Ubuntu – CPU frequency is always at minimum, even if CPU usage is 100%

cpuperformance

I don't know when this issue began to happen, it might have been since the time I installed Ubuntu (16.04, fresh). I was observing that Ubuntu was unusually slow, environment was choppy and CPU usage was high even when idle, initially I thought that some program was slowing it down.

After some time, I figured out what was causing it, the CPU frequency is set to 800 MHz, non-stop, regardless of circumstances. The maximum frequency is supposed to be 3100 MHz with Turbo-boost and 2000 MHz usually. I have deliberately set the CPU usage (of all 4 threads on 2 cores) to 100% by having Blender render some stuff on CPU, it still remains at 800 MHz.

I have tried setting maximum performance profile, but it still remains low. I have tested the temperature, it seems to be 60°C all the time, when 87°C is considered high and 105°C critical. I am running on AC power all the time, the battery does not appear to be recharging since some time ago.

This is what cpufreq-info reports:

 driver: intel_pstate
 CPUs which run at the same hardware frequency: 0
 CPUs which need to have their frequency coordinated by software: 0
 maximum transition latency: 0.97 ms.
 hardware limits: 800 MHz - 3.10 GHz
 available cpufreq governors: performance, powersave
 current policy: frequency should be within 2.00 GHz and 3.10 GHz.
                 The governor "performance" may decide which speed to use
                 within this range
 current CPU frequency is 800 MHz (asserted by call to hardware).

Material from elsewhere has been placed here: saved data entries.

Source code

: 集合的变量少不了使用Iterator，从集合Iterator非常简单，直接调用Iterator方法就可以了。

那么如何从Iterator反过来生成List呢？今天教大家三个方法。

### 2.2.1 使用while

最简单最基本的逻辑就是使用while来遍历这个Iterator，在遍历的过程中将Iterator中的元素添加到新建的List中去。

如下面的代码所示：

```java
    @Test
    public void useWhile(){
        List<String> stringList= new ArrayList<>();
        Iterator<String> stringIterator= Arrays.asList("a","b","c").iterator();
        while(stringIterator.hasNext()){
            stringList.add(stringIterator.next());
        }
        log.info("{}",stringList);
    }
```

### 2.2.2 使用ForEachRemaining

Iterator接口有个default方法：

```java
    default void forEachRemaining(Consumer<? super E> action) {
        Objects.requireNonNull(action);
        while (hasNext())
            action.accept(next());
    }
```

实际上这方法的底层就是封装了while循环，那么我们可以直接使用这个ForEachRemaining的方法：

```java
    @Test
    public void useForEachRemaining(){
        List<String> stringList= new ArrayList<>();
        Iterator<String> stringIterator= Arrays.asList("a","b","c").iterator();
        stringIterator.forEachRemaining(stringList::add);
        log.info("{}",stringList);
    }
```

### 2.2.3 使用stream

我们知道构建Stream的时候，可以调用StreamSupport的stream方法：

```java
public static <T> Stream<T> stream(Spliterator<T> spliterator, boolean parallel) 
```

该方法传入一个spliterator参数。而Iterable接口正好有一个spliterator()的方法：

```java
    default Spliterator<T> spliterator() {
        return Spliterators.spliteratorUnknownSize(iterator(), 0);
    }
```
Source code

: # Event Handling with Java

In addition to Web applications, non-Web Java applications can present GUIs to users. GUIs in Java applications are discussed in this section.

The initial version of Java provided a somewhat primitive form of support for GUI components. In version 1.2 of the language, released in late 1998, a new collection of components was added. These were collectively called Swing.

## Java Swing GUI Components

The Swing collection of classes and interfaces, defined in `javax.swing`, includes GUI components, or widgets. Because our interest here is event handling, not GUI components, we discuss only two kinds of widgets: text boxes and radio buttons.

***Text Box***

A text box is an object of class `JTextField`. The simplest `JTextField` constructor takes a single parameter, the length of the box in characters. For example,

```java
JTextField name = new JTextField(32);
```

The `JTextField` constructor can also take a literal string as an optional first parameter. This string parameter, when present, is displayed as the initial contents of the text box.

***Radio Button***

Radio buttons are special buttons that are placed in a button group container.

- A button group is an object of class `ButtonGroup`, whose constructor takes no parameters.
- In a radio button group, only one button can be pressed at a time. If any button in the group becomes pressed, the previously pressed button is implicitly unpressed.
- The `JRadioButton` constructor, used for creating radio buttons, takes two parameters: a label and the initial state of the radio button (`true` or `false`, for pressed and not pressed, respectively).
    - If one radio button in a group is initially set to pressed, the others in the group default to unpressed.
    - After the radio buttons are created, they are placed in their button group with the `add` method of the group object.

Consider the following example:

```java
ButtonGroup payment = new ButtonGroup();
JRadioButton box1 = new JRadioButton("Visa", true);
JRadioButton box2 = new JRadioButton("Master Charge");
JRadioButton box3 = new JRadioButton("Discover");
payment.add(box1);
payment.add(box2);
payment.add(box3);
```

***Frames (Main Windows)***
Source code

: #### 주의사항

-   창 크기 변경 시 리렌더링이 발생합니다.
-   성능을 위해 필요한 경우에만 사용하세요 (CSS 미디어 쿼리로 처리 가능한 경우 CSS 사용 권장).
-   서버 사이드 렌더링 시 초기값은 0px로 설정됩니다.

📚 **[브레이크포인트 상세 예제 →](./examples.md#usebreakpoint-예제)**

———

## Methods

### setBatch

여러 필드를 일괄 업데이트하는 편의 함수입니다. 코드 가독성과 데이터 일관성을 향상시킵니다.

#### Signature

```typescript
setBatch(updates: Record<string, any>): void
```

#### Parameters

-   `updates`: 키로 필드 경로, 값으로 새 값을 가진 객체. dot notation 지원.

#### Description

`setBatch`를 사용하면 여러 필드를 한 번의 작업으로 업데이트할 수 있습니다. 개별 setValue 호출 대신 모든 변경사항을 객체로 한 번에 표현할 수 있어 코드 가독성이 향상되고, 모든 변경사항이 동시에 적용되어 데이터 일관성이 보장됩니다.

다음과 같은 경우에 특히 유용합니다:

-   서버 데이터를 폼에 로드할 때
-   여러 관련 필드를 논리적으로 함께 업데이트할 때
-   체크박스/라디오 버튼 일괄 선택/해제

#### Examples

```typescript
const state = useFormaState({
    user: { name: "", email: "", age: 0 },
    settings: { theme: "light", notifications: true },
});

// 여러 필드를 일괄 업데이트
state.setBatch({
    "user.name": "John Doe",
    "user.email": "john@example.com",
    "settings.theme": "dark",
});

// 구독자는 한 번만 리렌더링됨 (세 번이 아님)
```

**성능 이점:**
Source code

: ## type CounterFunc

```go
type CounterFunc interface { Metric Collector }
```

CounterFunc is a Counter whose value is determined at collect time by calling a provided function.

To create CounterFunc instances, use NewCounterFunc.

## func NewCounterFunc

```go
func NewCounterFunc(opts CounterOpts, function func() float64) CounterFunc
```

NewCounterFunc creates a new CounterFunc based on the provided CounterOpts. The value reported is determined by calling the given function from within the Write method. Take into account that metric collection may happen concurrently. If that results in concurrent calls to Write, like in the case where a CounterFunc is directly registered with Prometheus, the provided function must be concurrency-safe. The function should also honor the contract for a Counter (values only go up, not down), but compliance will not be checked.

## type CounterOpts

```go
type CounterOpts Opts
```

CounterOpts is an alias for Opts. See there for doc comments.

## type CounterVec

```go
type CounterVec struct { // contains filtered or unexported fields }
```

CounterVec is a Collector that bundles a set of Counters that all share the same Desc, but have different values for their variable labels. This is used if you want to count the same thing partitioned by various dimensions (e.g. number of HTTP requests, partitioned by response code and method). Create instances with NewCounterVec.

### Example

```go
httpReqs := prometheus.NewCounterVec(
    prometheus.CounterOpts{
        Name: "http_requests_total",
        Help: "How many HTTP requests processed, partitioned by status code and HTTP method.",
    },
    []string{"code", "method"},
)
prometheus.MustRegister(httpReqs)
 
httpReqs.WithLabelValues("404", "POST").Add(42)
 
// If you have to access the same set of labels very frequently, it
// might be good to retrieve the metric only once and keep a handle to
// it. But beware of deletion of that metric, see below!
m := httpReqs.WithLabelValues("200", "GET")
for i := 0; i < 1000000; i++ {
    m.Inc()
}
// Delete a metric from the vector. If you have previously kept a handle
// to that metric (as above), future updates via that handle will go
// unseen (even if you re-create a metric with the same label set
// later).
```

It is the same for other 3 CPU units.

This is what lscpu reports:

Architecture:          x86_64
CPU op-mode(s):        32-bit, 64-bit
Byte Order:            Little Endian
CPU(s):                4
On-line CPU(s) list:   0-3
Thread(s) per core:    2
Core(s) per socket:    2
Socket(s):             1
NUMA node(s):          1
Vendor ID:             GenuineIntel
CPU family:            6
Model:                 58
Model name:            Intel(R) Core(TM) i7-3537U CPU @ 2.00GHz
Stepping:              9
CPU MHz:               799.921
CPU max MHz:           3100,0000
CPU min MHz:           800,0000
BogoMIPS:              3990.99
Virtualization:        VT-x
L1d cache:             32K
L1i cache:             32K
L2 cache:              256K
L3 cache:              4096K
NUMA node0 CPU(s):     0-3
Flags:                 fpu vme de pse tsc msr pae mce cx8 apic sep mtrr pge mca cmov pat pse36 clflush dts acpi mmx fxsr sse sse2 ss ht tm pbe syscall nx rdtscp lm constant_tsc arch_perfmon pebs bts rep_good nopl xtopology nonstop_tsc aperfmperf eagerfpu pni pclmulqdq dtes64 monitor ds_cpl vmx est tm2 ssse3 cx16 xtpr pdcm pcid sse4_1 sse4_2 x2apic popcnt tsc_deadline_timer aes xsave avx f16c rdrand lahf_lm epb tpr_shadow vnmi flexpriority ept vpid fsgsbase smep erms xsaveopt dtherm ida arat pln pts

In powersave mode, it behaves identically. If I disconnect the AC power and run on battery, the CPU frequency skyrockets to 2800 MHz, so it seems to be an issue only on AC power (which is quite the opposite of what is it supposed to do).

I have tried to set change CPU profiles, I have tried to disable frequency scaling (How I can disable CPU frequency scaling and set the system to performance?), I have tried to set scaling_min_freq in /sys/devices/system/cpu/cpu[0-3]/cpufreq to some higher value, but neither of them did anything. The frequency remains minimal.

The CPU type is Intel(R) Core(TM) i7-3537U CPU @ 2.00GHz, the computer is Dell Inspiron 15z Touch.

I have also an issue with battery not charging even if the computer is fed from the AC adapter.

More diagnostics:

$ sudo rdmsr --bitfield 15:8 -d -a 0x198
8
8
8
8
$ sudo rdmsr --bitfield 15:8 -d -a 0x199
9
8
9
9

In the case of 0x199, the numbers 8 and 9 appear to be randomly permuted between consecutive calls.

Best Answer

It turned out that this problem was unrelated to the intel_pstate driver, because acpi_cpufreq, the other driver, reported better values but never set them. The OS had probably no control over this.

This is a issue that happens with certain Dell laptops when charging is broken in a way that the laptop is powered by AC but not charged. Fixing the hardware problem removes the problem. In this case, it was an almost invisible piece of cloth in the power connector that prevented electrical contact.